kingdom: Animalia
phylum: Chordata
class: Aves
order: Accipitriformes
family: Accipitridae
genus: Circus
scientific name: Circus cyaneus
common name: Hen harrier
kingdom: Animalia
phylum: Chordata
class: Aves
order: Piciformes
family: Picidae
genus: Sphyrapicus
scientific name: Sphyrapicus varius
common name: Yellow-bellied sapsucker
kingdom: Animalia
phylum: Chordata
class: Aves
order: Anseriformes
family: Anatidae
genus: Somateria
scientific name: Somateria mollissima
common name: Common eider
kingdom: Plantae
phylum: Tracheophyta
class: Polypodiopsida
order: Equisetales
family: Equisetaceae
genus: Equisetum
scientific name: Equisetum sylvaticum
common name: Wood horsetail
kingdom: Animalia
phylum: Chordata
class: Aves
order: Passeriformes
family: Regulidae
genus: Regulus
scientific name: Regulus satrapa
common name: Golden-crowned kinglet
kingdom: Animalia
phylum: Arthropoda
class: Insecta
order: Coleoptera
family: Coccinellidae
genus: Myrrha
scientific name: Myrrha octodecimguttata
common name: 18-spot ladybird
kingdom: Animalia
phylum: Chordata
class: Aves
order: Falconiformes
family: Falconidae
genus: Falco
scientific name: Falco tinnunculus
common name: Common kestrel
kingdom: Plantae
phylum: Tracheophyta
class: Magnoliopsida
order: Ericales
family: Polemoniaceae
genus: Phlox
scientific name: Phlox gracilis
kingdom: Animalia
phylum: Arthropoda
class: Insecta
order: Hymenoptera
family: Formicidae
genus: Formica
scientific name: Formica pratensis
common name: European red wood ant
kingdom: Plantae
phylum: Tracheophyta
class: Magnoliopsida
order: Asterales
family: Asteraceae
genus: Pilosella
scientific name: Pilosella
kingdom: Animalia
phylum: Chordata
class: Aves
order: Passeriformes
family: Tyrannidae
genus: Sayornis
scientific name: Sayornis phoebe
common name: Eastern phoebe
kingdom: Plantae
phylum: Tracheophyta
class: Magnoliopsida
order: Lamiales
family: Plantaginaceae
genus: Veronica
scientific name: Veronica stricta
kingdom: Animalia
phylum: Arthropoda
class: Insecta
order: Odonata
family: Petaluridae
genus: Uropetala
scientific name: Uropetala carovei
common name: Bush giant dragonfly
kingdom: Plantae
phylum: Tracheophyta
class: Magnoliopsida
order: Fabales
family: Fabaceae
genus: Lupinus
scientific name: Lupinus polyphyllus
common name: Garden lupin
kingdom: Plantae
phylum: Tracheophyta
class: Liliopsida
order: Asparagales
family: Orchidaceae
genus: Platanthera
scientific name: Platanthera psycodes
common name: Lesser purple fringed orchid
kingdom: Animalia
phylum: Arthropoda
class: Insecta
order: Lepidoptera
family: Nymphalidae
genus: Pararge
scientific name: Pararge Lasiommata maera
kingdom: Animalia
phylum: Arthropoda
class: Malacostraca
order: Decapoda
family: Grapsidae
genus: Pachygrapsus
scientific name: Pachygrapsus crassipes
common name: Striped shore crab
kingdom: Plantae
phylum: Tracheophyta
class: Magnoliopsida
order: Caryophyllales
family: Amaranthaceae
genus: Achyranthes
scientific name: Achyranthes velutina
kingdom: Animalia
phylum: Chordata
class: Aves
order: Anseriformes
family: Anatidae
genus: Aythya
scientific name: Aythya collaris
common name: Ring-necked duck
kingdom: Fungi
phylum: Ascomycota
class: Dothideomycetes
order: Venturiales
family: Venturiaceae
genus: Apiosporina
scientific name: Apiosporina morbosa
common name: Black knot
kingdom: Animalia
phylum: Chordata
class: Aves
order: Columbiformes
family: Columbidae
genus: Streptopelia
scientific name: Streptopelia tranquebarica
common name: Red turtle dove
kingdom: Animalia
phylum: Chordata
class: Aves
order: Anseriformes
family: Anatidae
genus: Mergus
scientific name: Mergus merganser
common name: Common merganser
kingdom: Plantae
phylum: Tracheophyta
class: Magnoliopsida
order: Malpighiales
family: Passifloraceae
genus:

_____

Stated exercise |
Output every line of the records above, character for character, without any changes.

Answer to this problem |
kingdom: Animalia
phylum: Chordata
class: Aves
order: Accipitriformes
family: Accipitridae
genus: Circus
scientific name: Circus cyaneus
common name: Hen harrier
kingdom: Animalia
phylum: Chordata
class: Aves
order: Piciformes
family: Picidae
genus: Sphyrapicus
scientific name: Sphyrapicus varius
common name: Yellow-bellied sapsucker
kingdom: Animalia
phylum: Chordata
class: Aves
order: Anseriformes
family: Anatidae
genus: Somateria
scientific name: Somateria mollissima
common name: Common eider
kingdom: Plantae
phylum: Tracheophyta
class: Polypodiopsida
order: Equisetales
family: Equisetaceae
genus: Equisetum
scientific name: Equisetum sylvaticum
common name: Wood horsetail
kingdom: Animalia
phylum: Chordata
class: Aves
order: Passeriformes
family: Regulidae
genus: Regulus
scientific name: Regulus satrapa
common name: Golden-crowned kinglet
kingdom: Animalia
phylum: Arthropoda
class: Insecta
order: Coleoptera
family: Coccinellidae
genus: Myrrha
scientific name: Myrrha octodecimguttata
common name: 18-spot ladybird
kingdom: Animalia
phylum: Chordata
class: Aves
order: Falconiformes
family: Falconidae
genus: Falco
scientific name: Falco tinnunculus
common name: Common kestrel
kingdom: Plantae
phylum: Tracheophyta
class: Magnoliopsida
order: Ericales
family: Polemoniaceae
genus: Phlox
scientific name: Phlox gracilis
kingdom: Animalia
phylum: Arthropoda
class: Insecta
order: Hymenoptera
family: Formicidae
genus: Formica
scientific name: Formica pratensis
common name: European red wood ant
kingdom: Plantae
phylum: Tracheophyta
class: Magnoliopsida
order: Asterales
family: Asteraceae
genus: Pilosella
scientific name: Pilosella
kingdom: Animalia
phylum: Chordata
class: Aves
order: Passeriformes
family: Tyrannidae
genus: Sayornis
scientific name: Sayornis phoebe
common name: Eastern phoebe
kingdom: Plantae
phylum: Tracheophyta
class: Magnoliopsida
order: Lamiales
family: Plantaginaceae
genus: Veronica
scientific name: Veronica stricta
kingdom: Animalia
phylum: Arthropoda
class: Insecta
order: Odonata
family: Petaluridae
genus: Uropetala
scientific name: Uropetala carovei
common name: Bush giant dragonfly
kingdom: Plantae
phylum: Tracheophyta
class: Magnoliopsida
order: Fabales
family: Fabaceae
genus: Lupinus
scientific name: Lupinus polyphyllus
common name: Garden lupin
kingdom: Plantae
phylum: Tracheophyta
class: Liliopsida
order: Asparagales
family: Orchidaceae
genus: Platanthera
scientific name: Platanthera psycodes
common name: Lesser purple fringed orchid
kingdom: Animalia
phylum: Arthropoda
class: Insecta
order: Lepidoptera
family: Nymphalidae
genus: Pararge
scientific name: Pararge Lasiommata maera
kingdom: Animalia
phylum: Arthropoda
class: Malacostraca
order: Decapoda
family: Grapsidae
genus: Pachygrapsus
scientific name: Pachygrapsus crassipes
common name: Striped shore crab
kingdom: Plantae
phylum: Tracheophyta
class: Magnoliopsida
order: Caryophyllales
family: Amaranthaceae
genus: Achyranthes
scientific name: Achyranthes velutina
kingdom: Animalia
phylum: Chordata
class: Aves
order: Anseriformes
family: Anatidae
genus: Aythya
scientific name: Aythya collaris
common name: Ring-necked duck
kingdom: Fungi
phylum: Ascomycota
class: Dothideomycetes
order: Venturiales
family: Venturiaceae
genus: Apiosporina
scientific name: Apiosporina morbosa
common name: Black knot
kingdom: Animalia
phylum: Chordata
class: Aves
order: Columbiformes
family: Columbidae
genus: Streptopelia
scientific name: Streptopelia tranquebarica
common name: Red turtle dove
kingdom: Animalia
phylum: Chordata
class: Aves
order: Anseriformes
family: Anatidae
genus: Mergus
scientific name: Mergus merganser
common name: Common merganser
kingdom: Plantae
phylum: Tracheophyta
class: Magnoliopsida
order: Malpighiales
family: Passifloraceae
genus:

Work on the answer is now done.